The length of a potentiometer wire is $4 \,m$ and is connected in series with an accumulator. The e.m.f. of a cell balances against $1.5 \,m$ length of the wire. If the length of the potentiometer wire is doubled,then the new balancing length of the wire will be: (in $\,m$)

In a potentiometer experiment, a cell of emf $1.25 \,V$ gives a balancing length of $30 \,cm$. If the cell is replaced by another cell, the balancing length is found to be $40 \,cm$. What is the emf of the second cell?

The resistance of $10\, m$ long potentiometer wire is $1\,\Omega/m$. $A$ cell of $e.m.f.$ $2.2\, V$ and a high resistance box are connected in series to this wire. The value of resistance taken from the resistance box for getting a potential gradient of $2.2\, mV/m$ will be ............... $\Omega$.

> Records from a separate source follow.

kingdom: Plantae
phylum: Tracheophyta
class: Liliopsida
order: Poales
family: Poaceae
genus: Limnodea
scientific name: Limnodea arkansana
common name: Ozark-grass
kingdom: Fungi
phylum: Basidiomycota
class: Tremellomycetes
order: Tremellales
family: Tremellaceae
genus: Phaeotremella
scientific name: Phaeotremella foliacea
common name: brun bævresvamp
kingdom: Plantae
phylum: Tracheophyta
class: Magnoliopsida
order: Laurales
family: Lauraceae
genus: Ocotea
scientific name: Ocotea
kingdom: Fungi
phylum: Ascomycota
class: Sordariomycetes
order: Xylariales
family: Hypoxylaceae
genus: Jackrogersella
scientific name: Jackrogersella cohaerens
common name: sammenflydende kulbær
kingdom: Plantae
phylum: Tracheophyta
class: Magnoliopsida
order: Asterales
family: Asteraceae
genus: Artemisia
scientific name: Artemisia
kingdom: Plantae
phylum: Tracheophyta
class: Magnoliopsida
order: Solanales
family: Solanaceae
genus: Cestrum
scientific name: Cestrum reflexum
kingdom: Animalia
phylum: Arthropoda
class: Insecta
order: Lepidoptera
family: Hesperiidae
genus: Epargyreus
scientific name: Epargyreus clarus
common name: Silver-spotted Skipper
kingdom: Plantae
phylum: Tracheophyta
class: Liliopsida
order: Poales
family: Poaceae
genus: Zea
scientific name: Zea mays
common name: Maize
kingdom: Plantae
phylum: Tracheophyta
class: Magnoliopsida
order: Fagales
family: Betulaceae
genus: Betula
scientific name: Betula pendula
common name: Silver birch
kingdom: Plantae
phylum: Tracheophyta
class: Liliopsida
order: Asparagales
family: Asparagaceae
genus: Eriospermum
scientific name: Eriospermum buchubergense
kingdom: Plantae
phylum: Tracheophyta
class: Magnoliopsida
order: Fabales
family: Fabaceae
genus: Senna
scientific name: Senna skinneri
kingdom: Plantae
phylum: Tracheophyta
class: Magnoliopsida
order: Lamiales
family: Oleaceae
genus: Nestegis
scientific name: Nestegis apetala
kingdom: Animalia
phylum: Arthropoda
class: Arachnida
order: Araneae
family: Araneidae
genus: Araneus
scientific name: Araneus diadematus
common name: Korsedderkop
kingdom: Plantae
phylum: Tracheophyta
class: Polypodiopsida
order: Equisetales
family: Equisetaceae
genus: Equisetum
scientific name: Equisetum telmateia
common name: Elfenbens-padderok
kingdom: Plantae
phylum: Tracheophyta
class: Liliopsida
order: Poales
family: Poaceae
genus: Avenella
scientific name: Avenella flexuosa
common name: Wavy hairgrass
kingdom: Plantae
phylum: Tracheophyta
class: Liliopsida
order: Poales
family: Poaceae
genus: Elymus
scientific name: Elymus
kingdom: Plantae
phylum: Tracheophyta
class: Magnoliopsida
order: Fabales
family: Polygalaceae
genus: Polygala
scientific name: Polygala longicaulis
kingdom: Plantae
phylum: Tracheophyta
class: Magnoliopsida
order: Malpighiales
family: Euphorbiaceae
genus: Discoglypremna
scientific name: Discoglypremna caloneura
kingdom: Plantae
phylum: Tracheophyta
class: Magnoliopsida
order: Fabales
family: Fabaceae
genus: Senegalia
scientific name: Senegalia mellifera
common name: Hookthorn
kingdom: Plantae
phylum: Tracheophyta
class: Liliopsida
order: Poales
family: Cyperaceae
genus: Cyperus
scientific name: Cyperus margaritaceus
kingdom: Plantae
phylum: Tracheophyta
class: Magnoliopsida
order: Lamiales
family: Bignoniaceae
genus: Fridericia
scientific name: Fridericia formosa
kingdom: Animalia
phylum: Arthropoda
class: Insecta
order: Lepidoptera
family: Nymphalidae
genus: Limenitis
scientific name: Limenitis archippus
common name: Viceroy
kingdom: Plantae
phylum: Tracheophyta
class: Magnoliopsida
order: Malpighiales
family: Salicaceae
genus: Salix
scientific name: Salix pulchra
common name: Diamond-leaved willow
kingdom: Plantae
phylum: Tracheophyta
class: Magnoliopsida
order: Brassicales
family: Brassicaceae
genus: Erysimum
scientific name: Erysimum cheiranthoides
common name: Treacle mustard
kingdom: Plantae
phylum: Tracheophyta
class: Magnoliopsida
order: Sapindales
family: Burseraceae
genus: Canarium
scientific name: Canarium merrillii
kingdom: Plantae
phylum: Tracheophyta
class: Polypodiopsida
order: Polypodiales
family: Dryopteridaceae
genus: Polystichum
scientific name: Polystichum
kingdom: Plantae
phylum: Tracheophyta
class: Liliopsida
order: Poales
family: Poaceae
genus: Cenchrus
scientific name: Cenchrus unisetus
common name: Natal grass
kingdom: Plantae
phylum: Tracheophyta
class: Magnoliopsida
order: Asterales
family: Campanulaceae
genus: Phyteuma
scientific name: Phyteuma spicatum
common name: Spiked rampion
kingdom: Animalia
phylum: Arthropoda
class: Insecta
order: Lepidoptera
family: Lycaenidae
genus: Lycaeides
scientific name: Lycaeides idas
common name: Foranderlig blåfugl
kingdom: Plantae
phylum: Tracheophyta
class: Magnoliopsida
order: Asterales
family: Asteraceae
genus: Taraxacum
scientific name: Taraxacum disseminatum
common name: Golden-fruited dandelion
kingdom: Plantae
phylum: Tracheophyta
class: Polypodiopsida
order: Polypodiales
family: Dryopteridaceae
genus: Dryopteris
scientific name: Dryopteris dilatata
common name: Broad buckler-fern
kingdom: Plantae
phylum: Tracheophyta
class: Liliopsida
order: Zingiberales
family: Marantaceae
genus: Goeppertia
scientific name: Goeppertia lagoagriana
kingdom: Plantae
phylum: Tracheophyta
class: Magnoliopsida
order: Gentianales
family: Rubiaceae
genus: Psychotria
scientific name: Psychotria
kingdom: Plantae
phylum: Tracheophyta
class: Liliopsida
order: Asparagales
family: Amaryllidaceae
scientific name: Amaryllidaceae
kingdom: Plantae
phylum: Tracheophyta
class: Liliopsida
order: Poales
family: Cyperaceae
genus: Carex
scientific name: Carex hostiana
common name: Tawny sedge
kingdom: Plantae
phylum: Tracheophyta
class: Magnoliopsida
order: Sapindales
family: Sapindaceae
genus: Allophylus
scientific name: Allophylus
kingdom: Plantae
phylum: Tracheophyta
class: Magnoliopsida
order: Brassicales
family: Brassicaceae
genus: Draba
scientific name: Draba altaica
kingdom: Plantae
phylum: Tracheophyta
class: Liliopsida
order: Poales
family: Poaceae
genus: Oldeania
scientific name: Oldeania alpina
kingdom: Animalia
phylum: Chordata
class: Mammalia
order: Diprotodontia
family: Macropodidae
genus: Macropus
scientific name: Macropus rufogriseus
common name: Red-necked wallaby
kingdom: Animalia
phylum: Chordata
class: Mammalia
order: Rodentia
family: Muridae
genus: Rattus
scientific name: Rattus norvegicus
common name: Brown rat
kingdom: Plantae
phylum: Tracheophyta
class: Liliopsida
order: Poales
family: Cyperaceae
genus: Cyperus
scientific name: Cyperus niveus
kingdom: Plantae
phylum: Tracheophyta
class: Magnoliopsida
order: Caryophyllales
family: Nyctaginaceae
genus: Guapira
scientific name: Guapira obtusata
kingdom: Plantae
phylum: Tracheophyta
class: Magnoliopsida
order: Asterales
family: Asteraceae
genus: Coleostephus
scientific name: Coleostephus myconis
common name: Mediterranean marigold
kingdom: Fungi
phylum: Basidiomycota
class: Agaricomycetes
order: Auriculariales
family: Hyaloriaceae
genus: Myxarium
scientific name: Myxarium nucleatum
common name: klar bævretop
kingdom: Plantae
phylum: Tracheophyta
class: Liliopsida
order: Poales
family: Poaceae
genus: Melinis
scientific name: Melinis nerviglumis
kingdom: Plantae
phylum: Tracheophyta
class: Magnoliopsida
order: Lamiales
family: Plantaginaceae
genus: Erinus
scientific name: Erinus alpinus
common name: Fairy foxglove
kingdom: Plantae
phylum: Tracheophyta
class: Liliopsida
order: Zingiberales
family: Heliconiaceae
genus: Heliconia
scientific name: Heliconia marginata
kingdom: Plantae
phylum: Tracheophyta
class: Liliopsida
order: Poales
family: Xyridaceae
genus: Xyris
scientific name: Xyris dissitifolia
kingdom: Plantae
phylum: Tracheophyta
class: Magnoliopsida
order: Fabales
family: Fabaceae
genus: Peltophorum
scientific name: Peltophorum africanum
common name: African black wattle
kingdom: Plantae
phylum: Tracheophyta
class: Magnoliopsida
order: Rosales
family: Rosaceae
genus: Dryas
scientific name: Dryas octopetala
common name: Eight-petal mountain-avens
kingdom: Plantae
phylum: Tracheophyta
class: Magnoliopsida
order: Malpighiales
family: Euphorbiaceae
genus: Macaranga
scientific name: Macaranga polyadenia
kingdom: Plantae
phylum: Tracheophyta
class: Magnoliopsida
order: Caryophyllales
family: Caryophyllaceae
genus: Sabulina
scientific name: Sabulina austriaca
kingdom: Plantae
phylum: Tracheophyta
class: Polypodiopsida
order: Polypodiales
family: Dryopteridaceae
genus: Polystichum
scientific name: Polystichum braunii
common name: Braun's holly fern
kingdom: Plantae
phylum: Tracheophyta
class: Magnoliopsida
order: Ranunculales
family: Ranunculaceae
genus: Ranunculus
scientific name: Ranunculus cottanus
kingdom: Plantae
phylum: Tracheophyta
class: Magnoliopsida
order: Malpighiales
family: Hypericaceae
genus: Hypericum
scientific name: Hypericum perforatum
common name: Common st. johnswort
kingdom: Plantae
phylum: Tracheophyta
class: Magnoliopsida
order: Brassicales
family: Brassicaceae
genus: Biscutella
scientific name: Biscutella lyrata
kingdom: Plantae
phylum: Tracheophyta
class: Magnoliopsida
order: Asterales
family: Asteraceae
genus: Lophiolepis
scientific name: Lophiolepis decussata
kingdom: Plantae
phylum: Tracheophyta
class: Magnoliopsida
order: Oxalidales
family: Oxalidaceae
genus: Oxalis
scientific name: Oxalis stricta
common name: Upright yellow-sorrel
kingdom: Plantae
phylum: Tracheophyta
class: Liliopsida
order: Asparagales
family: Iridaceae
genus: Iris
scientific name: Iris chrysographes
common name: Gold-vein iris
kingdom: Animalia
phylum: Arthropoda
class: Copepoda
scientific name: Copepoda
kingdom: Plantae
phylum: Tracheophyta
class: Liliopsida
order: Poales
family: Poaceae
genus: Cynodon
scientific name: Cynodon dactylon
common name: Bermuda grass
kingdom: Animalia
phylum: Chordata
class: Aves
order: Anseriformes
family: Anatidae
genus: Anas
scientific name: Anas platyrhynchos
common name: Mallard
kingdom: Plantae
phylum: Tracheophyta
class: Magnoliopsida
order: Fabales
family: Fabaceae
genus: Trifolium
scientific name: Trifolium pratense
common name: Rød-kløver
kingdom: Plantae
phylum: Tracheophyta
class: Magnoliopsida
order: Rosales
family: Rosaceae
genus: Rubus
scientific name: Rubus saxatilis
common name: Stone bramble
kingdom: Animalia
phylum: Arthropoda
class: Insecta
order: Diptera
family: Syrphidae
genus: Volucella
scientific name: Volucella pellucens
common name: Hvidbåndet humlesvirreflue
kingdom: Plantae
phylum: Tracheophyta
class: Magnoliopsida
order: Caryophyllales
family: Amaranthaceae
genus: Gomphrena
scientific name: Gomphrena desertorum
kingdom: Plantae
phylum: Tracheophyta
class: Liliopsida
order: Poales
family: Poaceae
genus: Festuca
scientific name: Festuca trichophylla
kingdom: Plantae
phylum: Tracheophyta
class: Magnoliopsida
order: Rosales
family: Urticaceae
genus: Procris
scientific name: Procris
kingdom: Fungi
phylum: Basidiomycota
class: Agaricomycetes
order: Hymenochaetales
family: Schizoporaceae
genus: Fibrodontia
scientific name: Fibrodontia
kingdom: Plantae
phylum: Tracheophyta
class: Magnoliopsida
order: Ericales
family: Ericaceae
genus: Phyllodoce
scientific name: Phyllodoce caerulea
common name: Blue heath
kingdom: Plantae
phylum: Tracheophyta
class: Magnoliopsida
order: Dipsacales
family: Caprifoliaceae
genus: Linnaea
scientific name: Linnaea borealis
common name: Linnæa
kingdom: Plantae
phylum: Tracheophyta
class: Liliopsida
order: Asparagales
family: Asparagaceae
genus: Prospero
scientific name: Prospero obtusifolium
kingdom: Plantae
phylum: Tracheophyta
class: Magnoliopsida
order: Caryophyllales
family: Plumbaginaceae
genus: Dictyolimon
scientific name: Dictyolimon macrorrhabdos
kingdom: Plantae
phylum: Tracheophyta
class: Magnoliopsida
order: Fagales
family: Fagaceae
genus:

Two cells $A$ and $B$ are connected in the secondary circuit of a potentiometer one at a time,and the balancing lengths are $400 \ cm$ and $440 \ cm$ respectively. The emf of cell $A$ is $1.08 \ V$. The emf of the second cell $B$ in volts is:

The length of a potentiometer wire is $1200 \; cm$ and it carries a current of $60 \; mA$. For a cell of $emf \; 5 \; V$ and internal resistance of $20 \; \Omega$,the null point on it is found to be at $1000 \; cm$. The resistance of the whole wire is .............. $\Omega$.

In a potentiometer, the null point is received at the $7^{th}$ wire. If we now want to shift the null point to the $9^{th}$ wire, what should we do?